Ultimately our vision for the future neighborhoods looks to restore much of what attracted people to the Valley in the first place. This will require a lot of new thinking, and in the current budgetary atmosphere, a greater attention to the needs of private capital. Restoration of the Los Angeles River—something we see critical to the health of our future neighborhoods—could be facilitated by selling air rights above the River; developers would get rights to build along greenway in exchange for helping defray the cost of constructing it.


We believe improvements in the natural and built environment can be leveraged as to help finance improvements even under the current fiscal crisis. Research on the impact of open space or park facilities on home prices reveals a significant boost in home prices (Lutzenhiser and Netusil 2001). This was also found to be true in studies of water-based parks in Oakland, San Diego and Columbus, Ohio (Geisler and Daneker 2000).42


It is also appears increasingly clear that urban village development also enhances property values in a similar fashion. The success of the areas around Studio City and Sherman Oaks suggest that, eastern perceptions of Southern Californians notwithstanding, Valley people actually are attracted to and will pay money to be near village environments.


But perhaps more important, these measures—improving existing housing stock, the creation of urban villages and the restoration of the L.A. River—could all enhance the Valley's sense of identity and cohesion.

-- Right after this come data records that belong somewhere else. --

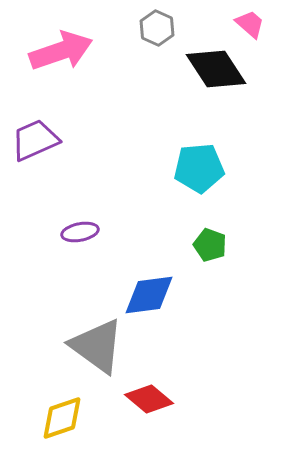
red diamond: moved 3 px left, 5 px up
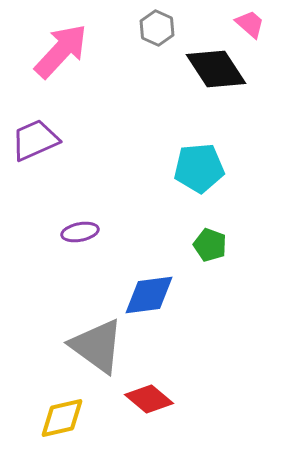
pink arrow: rotated 28 degrees counterclockwise
yellow diamond: rotated 6 degrees clockwise
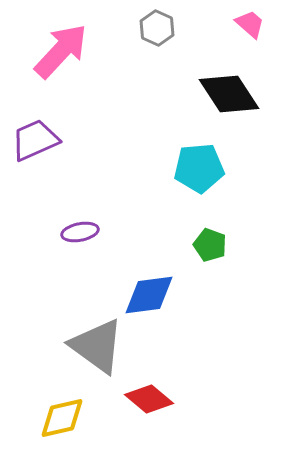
black diamond: moved 13 px right, 25 px down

Ultimately, this is what the future of the Valley rests upon. The quality of neighborhood life is the basic bone structure of any region. With its legacy of middle-income opportunity, many distinct neighborhoods and a growing grass-roots activism, the Valley now has the opportunity to shape its future in ways appealing to its residents, past, present and future. This is far better than allowing others, and outside events, do the shaping.